Youth-on-Age (Tolmiea menziesii), so called because buds at the base of old leaves form new leaves that can root to form new plants, is just one example of new life from old in the old growth forest at Youth-on- Age Interpretive Trail east of Granite Falls.

Massive Sitka spruce (Picea sitchensis) buttresses reflect the ancient nurse logs they germinated on. The soil that supports the big trees is a dynamic system where decomposer organisms convert non-living organic material into the mineral nutrients plants need. Soil organisms even help build new soil. Carbon dioxide from the respiration of soil organisms, including plant roots, mixes with water to form carbonic acid that is a very important chemical weathering mechanism in the production of “fines,” the small mineral particles in soil. Living and non-living organisms are key elements that allow our young, acidic soils to support the tremendous amount of biomass in the old forest.

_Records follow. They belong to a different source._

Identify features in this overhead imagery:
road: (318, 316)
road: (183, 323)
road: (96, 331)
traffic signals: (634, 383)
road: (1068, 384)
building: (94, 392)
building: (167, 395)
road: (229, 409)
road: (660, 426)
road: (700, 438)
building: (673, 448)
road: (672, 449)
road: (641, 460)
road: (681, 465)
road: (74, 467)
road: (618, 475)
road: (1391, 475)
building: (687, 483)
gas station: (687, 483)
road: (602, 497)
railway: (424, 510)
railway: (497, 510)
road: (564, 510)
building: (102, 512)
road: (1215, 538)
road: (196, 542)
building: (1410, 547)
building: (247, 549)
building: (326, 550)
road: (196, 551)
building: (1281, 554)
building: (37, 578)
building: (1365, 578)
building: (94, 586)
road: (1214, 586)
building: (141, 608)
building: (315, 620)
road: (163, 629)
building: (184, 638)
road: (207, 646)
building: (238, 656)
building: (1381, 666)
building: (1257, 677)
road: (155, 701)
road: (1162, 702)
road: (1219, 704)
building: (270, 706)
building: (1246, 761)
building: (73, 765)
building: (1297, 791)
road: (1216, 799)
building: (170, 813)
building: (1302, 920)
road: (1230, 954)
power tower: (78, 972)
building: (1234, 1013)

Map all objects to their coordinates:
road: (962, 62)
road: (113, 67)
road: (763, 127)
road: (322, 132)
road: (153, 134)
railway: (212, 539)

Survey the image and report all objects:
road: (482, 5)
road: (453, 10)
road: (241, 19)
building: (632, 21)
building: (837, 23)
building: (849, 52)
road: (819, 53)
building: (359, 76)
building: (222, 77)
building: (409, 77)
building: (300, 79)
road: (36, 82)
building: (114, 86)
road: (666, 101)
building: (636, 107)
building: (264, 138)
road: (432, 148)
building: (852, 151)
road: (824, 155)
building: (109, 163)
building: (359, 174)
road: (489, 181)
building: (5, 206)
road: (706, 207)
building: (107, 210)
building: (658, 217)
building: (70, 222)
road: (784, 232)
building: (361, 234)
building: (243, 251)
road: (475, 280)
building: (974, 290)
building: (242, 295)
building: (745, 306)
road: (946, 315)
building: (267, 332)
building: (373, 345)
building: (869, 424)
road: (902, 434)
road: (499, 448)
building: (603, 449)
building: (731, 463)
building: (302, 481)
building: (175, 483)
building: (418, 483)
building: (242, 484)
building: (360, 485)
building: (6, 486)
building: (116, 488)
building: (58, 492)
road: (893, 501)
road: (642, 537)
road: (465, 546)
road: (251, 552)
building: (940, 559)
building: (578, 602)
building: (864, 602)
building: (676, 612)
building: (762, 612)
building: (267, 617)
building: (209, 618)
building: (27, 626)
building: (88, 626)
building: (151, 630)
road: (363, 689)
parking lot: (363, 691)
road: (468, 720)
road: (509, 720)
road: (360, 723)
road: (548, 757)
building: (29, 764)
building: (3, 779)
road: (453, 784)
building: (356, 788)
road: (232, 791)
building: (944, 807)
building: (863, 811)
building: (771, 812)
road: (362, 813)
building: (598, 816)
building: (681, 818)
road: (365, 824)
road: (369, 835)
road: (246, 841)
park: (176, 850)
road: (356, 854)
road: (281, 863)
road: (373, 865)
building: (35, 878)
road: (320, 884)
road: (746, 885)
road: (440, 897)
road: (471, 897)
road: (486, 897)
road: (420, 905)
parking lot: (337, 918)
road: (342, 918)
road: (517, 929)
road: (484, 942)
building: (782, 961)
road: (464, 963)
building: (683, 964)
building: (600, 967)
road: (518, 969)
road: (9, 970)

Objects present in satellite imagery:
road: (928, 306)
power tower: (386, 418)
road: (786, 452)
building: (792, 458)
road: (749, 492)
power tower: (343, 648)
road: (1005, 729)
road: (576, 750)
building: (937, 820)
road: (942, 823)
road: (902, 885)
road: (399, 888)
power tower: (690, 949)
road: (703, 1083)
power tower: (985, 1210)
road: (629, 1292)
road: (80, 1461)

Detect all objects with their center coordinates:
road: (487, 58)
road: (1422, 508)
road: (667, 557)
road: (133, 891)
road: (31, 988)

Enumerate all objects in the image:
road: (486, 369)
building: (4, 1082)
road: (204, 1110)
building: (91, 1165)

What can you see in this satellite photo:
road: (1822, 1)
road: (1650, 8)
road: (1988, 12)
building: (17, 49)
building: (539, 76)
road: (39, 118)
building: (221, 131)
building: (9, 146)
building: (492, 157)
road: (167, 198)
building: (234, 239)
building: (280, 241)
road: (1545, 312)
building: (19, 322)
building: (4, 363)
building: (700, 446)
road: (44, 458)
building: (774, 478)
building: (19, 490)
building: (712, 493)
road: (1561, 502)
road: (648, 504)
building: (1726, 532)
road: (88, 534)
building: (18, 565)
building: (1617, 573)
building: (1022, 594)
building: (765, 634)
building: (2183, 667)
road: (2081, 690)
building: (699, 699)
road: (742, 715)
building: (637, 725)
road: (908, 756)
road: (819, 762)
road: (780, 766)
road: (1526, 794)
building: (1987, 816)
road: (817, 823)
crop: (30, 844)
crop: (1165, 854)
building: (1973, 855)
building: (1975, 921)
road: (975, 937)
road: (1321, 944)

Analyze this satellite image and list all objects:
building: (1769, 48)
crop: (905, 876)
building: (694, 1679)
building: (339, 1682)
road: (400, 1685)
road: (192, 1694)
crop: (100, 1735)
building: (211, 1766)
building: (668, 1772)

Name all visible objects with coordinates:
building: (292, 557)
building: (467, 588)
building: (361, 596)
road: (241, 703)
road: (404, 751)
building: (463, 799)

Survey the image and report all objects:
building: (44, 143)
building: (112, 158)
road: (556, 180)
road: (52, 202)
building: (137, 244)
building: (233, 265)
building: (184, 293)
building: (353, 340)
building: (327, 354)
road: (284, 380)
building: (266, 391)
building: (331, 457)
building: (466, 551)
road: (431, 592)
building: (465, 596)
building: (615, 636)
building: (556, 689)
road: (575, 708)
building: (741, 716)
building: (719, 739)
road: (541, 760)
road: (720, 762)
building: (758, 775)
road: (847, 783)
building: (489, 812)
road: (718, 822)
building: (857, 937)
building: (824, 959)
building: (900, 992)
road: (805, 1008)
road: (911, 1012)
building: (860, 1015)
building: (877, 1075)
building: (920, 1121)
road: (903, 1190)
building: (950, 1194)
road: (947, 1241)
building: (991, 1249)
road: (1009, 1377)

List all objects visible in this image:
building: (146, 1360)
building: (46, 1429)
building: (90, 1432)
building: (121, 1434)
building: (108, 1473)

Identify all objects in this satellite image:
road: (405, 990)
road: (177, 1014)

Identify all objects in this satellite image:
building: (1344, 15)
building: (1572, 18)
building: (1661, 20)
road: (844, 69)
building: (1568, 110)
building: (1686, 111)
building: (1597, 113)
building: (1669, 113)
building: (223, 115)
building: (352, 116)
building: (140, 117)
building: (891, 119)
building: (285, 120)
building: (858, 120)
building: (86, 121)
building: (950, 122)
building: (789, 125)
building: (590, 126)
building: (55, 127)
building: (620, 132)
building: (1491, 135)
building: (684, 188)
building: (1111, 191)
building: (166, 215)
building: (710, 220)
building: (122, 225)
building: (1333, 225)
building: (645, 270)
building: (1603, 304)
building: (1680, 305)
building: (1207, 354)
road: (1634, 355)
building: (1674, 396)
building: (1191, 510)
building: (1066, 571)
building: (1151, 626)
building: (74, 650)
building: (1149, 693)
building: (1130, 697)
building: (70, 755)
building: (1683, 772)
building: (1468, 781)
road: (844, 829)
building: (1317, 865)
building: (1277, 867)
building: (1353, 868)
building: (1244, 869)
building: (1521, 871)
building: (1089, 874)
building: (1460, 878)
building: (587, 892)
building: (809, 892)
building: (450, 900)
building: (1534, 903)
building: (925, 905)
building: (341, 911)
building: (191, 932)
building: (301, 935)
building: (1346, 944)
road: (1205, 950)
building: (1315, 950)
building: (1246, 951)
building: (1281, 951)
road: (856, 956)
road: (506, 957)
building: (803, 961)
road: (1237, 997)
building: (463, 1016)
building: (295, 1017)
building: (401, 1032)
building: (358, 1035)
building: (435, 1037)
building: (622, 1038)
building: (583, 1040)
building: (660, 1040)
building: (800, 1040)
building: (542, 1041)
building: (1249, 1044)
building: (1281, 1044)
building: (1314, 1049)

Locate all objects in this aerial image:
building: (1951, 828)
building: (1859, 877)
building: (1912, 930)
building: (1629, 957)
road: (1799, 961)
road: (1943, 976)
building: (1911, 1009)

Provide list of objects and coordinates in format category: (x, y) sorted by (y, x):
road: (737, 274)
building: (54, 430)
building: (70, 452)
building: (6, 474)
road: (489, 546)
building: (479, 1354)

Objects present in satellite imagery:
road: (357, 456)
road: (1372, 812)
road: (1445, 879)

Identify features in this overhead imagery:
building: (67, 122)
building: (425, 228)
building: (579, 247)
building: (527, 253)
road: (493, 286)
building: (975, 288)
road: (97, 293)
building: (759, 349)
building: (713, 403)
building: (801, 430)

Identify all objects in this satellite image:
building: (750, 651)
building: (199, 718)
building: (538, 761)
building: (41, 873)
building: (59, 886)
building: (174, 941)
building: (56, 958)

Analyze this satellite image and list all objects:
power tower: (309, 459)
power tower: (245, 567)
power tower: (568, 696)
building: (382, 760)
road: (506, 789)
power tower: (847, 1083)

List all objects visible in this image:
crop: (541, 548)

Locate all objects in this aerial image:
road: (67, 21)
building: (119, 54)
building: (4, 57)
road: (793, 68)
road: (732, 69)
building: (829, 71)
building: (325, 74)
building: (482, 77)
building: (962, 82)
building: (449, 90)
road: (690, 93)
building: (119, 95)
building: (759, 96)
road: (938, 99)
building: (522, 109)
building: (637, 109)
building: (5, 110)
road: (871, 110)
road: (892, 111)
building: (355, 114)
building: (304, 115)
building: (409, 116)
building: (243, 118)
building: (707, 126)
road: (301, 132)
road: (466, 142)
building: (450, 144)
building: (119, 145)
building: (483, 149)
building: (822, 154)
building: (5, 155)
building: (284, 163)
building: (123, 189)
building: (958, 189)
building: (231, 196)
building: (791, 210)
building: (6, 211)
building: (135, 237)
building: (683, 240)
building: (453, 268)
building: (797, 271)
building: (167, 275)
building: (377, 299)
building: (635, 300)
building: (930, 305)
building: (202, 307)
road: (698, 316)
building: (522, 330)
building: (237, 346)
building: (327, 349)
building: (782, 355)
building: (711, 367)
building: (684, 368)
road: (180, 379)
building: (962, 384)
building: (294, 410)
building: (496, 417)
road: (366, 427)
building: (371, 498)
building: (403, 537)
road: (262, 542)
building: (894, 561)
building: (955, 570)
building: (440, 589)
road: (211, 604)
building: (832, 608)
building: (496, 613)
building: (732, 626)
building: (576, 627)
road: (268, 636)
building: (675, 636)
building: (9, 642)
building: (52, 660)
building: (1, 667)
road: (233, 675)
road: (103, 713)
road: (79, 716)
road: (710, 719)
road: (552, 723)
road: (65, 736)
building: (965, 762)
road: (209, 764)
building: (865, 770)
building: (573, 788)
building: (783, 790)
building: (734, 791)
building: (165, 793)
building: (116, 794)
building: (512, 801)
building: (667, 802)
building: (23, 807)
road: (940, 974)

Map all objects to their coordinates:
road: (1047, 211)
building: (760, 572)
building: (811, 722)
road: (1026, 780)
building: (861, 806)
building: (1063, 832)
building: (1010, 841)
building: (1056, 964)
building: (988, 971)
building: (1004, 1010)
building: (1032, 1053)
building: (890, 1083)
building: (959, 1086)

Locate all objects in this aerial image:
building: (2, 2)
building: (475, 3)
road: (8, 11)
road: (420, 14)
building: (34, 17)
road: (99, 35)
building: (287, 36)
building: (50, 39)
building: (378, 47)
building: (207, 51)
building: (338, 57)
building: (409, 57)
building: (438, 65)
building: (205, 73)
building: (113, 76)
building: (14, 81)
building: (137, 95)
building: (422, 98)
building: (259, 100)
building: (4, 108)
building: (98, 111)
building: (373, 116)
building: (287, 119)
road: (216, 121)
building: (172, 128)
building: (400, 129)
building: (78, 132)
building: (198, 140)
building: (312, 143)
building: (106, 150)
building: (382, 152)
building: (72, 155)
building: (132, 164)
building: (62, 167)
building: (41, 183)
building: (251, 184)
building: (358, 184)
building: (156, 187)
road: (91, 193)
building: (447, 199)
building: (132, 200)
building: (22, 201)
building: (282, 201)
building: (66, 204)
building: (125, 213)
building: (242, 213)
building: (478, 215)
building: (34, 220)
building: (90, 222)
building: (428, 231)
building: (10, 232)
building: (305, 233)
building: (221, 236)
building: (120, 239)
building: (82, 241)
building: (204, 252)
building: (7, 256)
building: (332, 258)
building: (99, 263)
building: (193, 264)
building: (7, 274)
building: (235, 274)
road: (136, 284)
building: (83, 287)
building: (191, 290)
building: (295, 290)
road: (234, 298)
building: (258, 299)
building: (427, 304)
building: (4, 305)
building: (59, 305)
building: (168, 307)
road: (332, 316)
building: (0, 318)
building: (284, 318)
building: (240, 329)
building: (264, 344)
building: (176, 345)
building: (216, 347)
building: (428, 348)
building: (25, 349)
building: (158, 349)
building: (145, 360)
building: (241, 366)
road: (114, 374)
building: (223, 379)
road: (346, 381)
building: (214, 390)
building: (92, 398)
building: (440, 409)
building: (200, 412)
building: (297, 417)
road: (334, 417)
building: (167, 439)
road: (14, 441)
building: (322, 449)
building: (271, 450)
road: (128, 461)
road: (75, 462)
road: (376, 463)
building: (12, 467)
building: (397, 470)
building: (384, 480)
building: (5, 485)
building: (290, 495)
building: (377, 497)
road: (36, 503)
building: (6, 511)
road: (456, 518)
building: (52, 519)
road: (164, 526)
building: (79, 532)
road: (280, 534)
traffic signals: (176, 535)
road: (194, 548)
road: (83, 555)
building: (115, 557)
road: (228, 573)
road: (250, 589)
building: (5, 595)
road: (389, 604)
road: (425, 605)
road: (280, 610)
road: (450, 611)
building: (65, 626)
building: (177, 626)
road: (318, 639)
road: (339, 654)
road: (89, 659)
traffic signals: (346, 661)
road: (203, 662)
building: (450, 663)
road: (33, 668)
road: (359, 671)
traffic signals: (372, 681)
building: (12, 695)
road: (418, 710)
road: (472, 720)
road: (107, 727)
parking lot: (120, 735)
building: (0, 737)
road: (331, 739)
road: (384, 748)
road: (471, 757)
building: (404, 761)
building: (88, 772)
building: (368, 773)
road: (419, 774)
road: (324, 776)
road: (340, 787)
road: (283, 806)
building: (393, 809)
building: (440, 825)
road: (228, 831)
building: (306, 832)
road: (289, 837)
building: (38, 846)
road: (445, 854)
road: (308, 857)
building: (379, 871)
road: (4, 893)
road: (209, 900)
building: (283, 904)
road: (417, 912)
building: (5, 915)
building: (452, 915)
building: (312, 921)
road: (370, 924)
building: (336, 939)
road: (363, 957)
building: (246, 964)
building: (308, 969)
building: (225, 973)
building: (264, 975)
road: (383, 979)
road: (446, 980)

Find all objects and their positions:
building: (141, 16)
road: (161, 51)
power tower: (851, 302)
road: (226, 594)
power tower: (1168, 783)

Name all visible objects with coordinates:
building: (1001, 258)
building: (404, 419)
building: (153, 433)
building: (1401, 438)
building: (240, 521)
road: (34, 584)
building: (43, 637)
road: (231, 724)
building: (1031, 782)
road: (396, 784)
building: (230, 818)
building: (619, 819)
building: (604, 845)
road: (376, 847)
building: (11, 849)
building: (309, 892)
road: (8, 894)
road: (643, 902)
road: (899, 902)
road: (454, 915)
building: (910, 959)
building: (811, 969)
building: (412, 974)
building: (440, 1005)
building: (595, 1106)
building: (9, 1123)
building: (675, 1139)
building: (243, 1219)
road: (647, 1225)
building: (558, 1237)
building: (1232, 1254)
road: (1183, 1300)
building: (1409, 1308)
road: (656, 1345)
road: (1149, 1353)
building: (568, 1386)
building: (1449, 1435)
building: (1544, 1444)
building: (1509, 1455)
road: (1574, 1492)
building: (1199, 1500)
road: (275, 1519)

Begin the short loop trail near the restroom. Wander either direction. Sword fern (Polystichum munitum), youth-on-age, and young grand fir (Abies grandis) grow in the understory. Mossy vine maples (Acer circinatum) weave their tangled branches through forest gaps. Lichens droop from woody vegetation short and tall. Those that fall crunch underfoot, and feed the forest. Near the South Fork Stillaguamish River see large old Douglas-fir (Pseudotsuga menziesii) and younger western hemlock (Tsuga heterophylla).

The big old trees can have up to 60 million needles. This offers a very large surface area to capture sunlight for primary production. The evergreen needles also store nutrients, keeping them from washing away into the river. That is, when the trees themselves don’t wash into the river. Trees, and the trail along the cut bank, frequently fall into the river. Huge logjams from this and forests far upstream can be seen. In stream, the big trees alter the hydrology and create important habitat, nutrient, and energy sources for the aquatic ecosystem.

To visit the floodplain, look for a side trail near the trailhead that leads through a red alder (Alnus rubra)-salmonberry (Rubus spectabilis) community. The trail ends at a recently flooded area covered in freshly deposited silt. It is possible to wander upstream on older sandbars now colonized by willows (Salix sp.).

The 0.4 mile paved interpretive trail is wheelchair accessible. Bring a picnic and come prepared to let the cycling of the old forest rejuvenate you.

Directions: drive the Mountain Loop Highway east from Granite Falls to MP 18.7. The parking lot is on the south side of the highway, just past Red Bridge.